> _Your instructions_
Return the data verbatim, without pictures.

Data supplied Start Marker

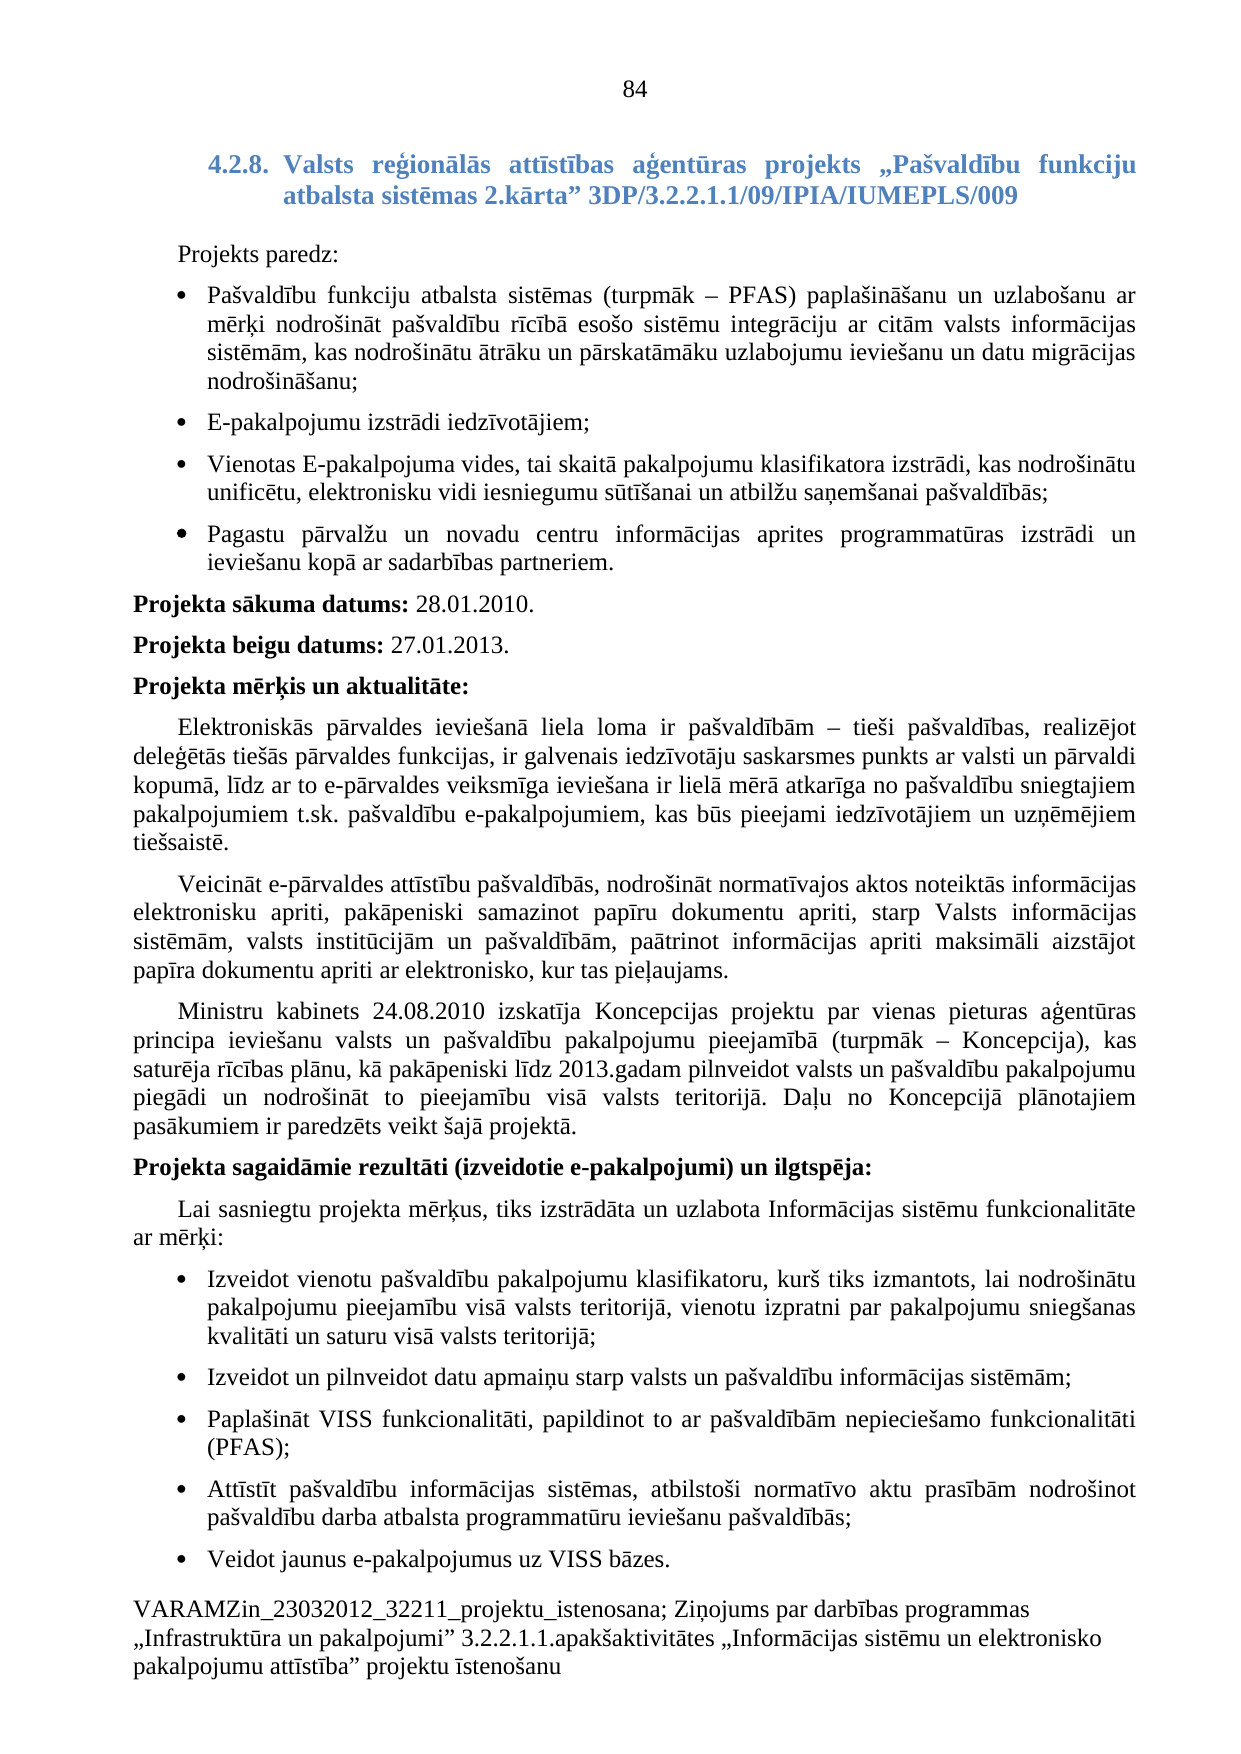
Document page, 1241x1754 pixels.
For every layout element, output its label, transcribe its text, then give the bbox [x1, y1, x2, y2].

text Projekta beigu datums: 27.01.2013. [133, 630, 1137, 659]
list E-pakalpojumu izstrādi iedzīvotājiem; [177, 407, 1137, 436]
text Elektroniskās pārvaldes ieviešanā liela loma ir pašvaldībām – tieši pašvaldības, realizējot deleģētās tiešās pārvaldes funkcijas, ir galvenais iedzīvotāju saskarsmes punkts ar valsti un pārvaldi kopumā, līdz ar to e-pārvaldes veiksmīga ieviešana ir lielā mērā atkarīga no pašvaldību sniegtajiem pakalpojumiem t.sk. pašvaldību e-pakalpojumiem, kas būs pieejami iedzīvotājiem un uzņēmējiem tiešsaistē. [133, 712, 1137, 856]
text Projekta sagaidāmie rezultāti (izveidotie e-pakalpojumi) un ilgtspēja: [133, 1152, 1137, 1181]
text Lai sasniegtu projekta mērķus, tiks izstrādāta un uzlabota Informācijas sistēmu funkcionalitāte ar mērķi: [133, 1194, 1137, 1251]
list Izveidot vienotu pašvaldību pakalpojumu klasifikatoru, kurš tiks izmantots, lai nodrošinātu pakalpojumu pieejamību visā valsts teritorijā, vienotu izpratni par pakalpojumu sniegšanas kvalitāti un saturu visā valsts teritorijā; [177, 1264, 1137, 1350]
list Veidot jaunus e-pakalpojumus uz VISS bāzes. [177, 1544, 1137, 1572]
list Pašvaldību funkciju atbalsta sistēmas (turpmāk – PFAS) paplašināšanu un uzlabošanu ar mērķi nodrošināt pašvaldību rīcībā esošo sistēmu integrāciju ar citām valsts informācijas sistēmām, kas nodrošinātu ātrāku un pārskatāmāku uzlabojumu ieviešanu un datu migrācijas nodrošināšanu; [177, 280, 1137, 395]
list Izveidot un pilnveidot datu apmaiņu starp valsts un pašvaldību informācijas sistēmām; [177, 1362, 1137, 1391]
text Projekts paredz: [133, 239, 1137, 267]
list Vienotas E-pakalpojuma vides, tai skaitā pakalpojumu klasifikatora izstrādi, kas nodrošinātu unificētu, elektronisku vidi iesniegumu sūtīšanai un atbilžu saņemšanai pašvaldībās; [177, 449, 1137, 506]
text Ministru kabinets 24.08.2010 izskatīja Koncepcijas projektu par vienas pieturas aģentūras principa ieviešanu valsts un pašvaldību pakalpojumu pieejamībā (turpmāk – Koncepcija), kas saturēja rīcības plānu, kā pakāpeniski līdz 2013.gadam pilnveidot valsts un pašvaldību pakalpojumu piegādi un nodrošināt to pieejamību visā valsts teritorijā. Daļu no Koncepcijā plānotajiem pasākumiem ir paredzēts veikt šajā projektā. [133, 996, 1137, 1140]
list Pagastu pārvalžu un novadu centru informācijas aprites programmatūras izstrādi un ieviešanu kopā ar sadarbības partneriem. [177, 519, 1137, 576]
list Attīstīt pašvaldību informācijas sistēmas, atbilstoši normatīvo prasībām nodrošinot pašvaldību darba atbalsta programmatūru ieviešanu pašvaldībās; [177, 1474, 1137, 1531]
subtitle Valsts reģionālās attīstības aģentūras projekts „Pašvaldību funkciju atbalsta sistēmas 2.kārta” 3DP/3.2.2.1.1/09/IPIA/IUMEPLS/009 [208, 148, 1137, 210]
text Projekta sākuma datums: 28.01.2010. [133, 589, 1137, 617]
list Paplašināt VISS funkcionalitāti, papildinot to ar pašvaldībām nepieciešamo funkcionalitāti (PFAS); [177, 1404, 1137, 1461]
text Veicināt e-pārvaldes attīstību pašvaldībās, nodrošināt normatīvajos noteiktās informācijas elektronisku apriti, pakāpeniski samazinot papīru dokumentu apriti, starp Valsts informācijas sistēmām, valsts institūcijām un pašvaldībām, paātrinot informācijas apriti maksimāli aizstājot papīra dokumentu apriti ar elektronisko, kur tas pieļaujams. [133, 869, 1137, 984]
text Projekta mērķis un aktualitāte: [133, 671, 1137, 700]
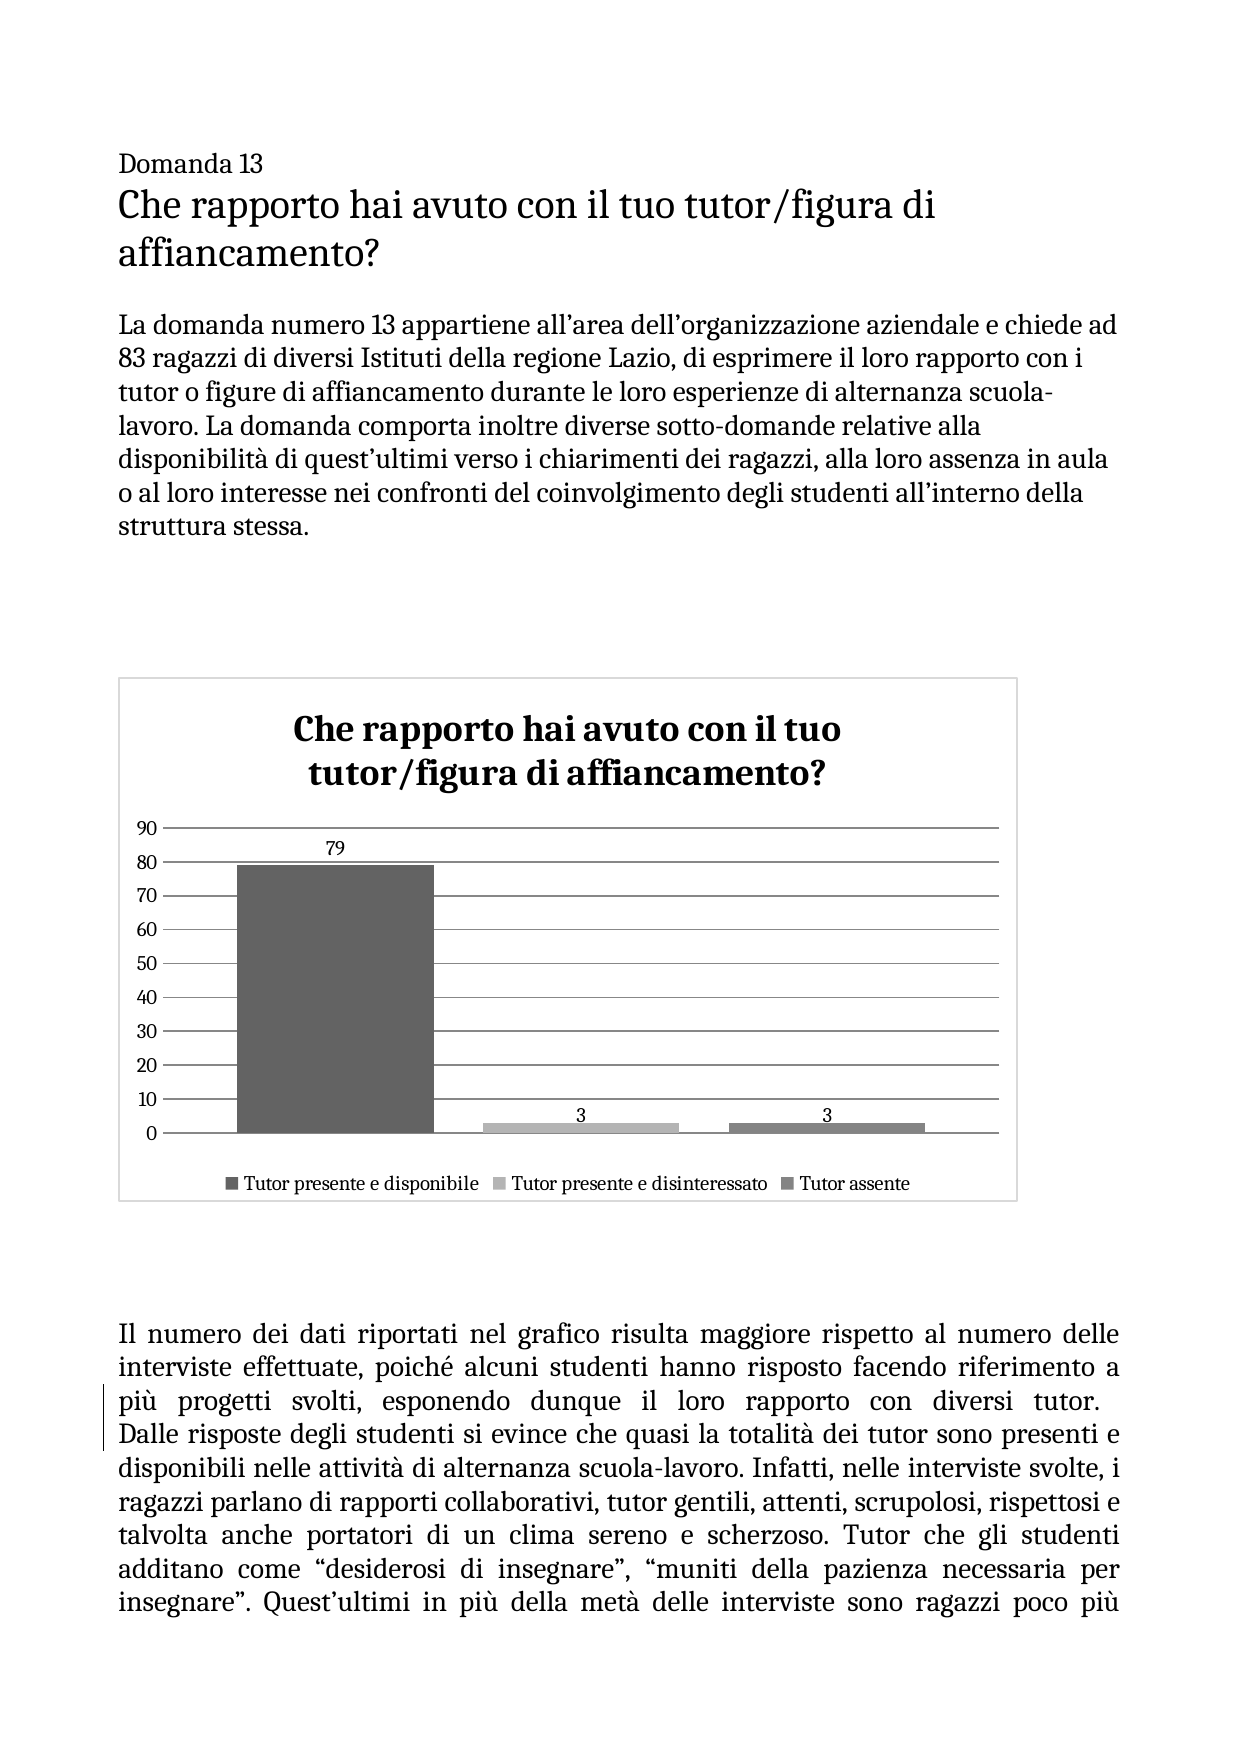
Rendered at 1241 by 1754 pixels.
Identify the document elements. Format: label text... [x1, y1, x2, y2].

Data supplied End Marker

> _Exercise output_
Document page, 1241x1754 pixels.
For every layout element, output its label, transcribe its text, then give the bbox [x1, y1, x2, y2].

text Projekta beigu datums: 27.01.2013. [133, 630, 1137, 659]
list E-pakalpojumu izstrādi iedzīvotājiem; [177, 407, 1137, 436]
text Elektroniskās pārvaldes ieviešanā liela loma ir pašvaldībām – tieši pašvaldības, realizējot deleģētās tiešās pārvaldes funkcijas, ir galvenais iedzīvotāju saskarsmes punkts ar valsti un pārvaldi kopumā, līdz ar to e-pārvaldes veiksmīga ieviešana ir lielā mērā atkarīga no pašvaldību sniegtajiem pakalpojumiem t.sk. pašvaldību e-pakalpojumiem, kas būs pieejami iedzīvotājiem un uzņēmējiem tiešsaistē. [133, 712, 1137, 856]
text Projekta sagaidāmie rezultāti (izveidotie e-pakalpojumi) un ilgtspēja: [133, 1152, 1137, 1181]
text Lai sasniegtu projekta mērķus, tiks izstrādāta un uzlabota Informācijas sistēmu funkcionalitāte ar mērķi: [133, 1194, 1137, 1251]
list Izveidot vienotu pašvaldību pakalpojumu klasifikatoru, kurš tiks izmantots, lai nodrošinātu pakalpojumu pieejamību visā valsts teritorijā, vienotu izpratni par pakalpojumu sniegšanas kvalitāti un saturu visā valsts teritorijā; [177, 1264, 1137, 1350]
list Veidot jaunus e-pakalpojumus uz VISS bāzes. [177, 1544, 1137, 1572]
list Pašvaldību funkciju atbalsta sistēmas (turpmāk – PFAS) paplašināšanu un uzlabošanu ar mērķi nodrošināt pašvaldību rīcībā esošo sistēmu integrāciju ar citām valsts informācijas sistēmām, kas nodrošinātu ātrāku un pārskatāmāku uzlabojumu ieviešanu un datu migrācijas nodrošināšanu; [177, 280, 1137, 395]
list Izveidot un pilnveidot datu apmaiņu starp valsts un pašvaldību informācijas sistēmām; [177, 1362, 1137, 1391]
text Projekts paredz: [133, 239, 1137, 267]
list Vienotas E-pakalpojuma vides, tai skaitā pakalpojumu klasifikatora izstrādi, kas nodrošinātu unificētu, elektronisku vidi iesniegumu sūtīšanai un atbilžu saņemšanai pašvaldībās; [177, 449, 1137, 506]
text Ministru kabinets 24.08.2010 izskatīja Koncepcijas projektu par vienas pieturas aģentūras principa ieviešanu valsts un pašvaldību pakalpojumu pieejamībā (turpmāk – Koncepcija), kas saturēja rīcības plānu, kā pakāpeniski līdz 2013.gadam pilnveidot valsts un pašvaldību pakalpojumu piegādi un nodrošināt to pieejamību visā valsts teritorijā. Daļu no Koncepcijā plānotajiem pasākumiem ir paredzēts veikt šajā projektā. [133, 996, 1137, 1140]
list Pagastu pārvalžu un novadu centru informācijas aprites programmatūras izstrādi un ieviešanu kopā ar sadarbības partneriem. [177, 519, 1137, 576]
list Attīstīt pašvaldību informācijas sistēmas, atbilstoši normatīvo prasībām nodrošinot pašvaldību darba atbalsta programmatūru ieviešanu pašvaldībās; [177, 1474, 1137, 1531]
subtitle Valsts reģionālās attīstības aģentūras projekts „Pašvaldību funkciju atbalsta sistēmas 2.kārta” 3DP/3.2.2.1.1/09/IPIA/IUMEPLS/009 [208, 148, 1137, 210]
text Projekta sākuma datums: 28.01.2010. [133, 589, 1137, 617]
list Paplašināt VISS funkcionalitāti, papildinot to ar pašvaldībām nepieciešamo funkcionalitāti (PFAS); [177, 1404, 1137, 1461]
text Veicināt e-pārvaldes attīstību pašvaldībās, nodrošināt normatīvajos noteiktās informācijas elektronisku apriti, pakāpeniski samazinot papīru dokumentu apriti, starp Valsts informācijas sistēmām, valsts institūcijām un pašvaldībām, paātrinot informācijas apriti maksimāli aizstājot papīra dokumentu apriti ar elektronisko, kur tas pieļaujams. [133, 869, 1137, 984]
text Projekta mērķis un aktualitāte: [133, 671, 1137, 700]
Rendered at 1241 by 1754 pixels.
Identify the document elements. Format: label text... [x1, y1, x2, y2].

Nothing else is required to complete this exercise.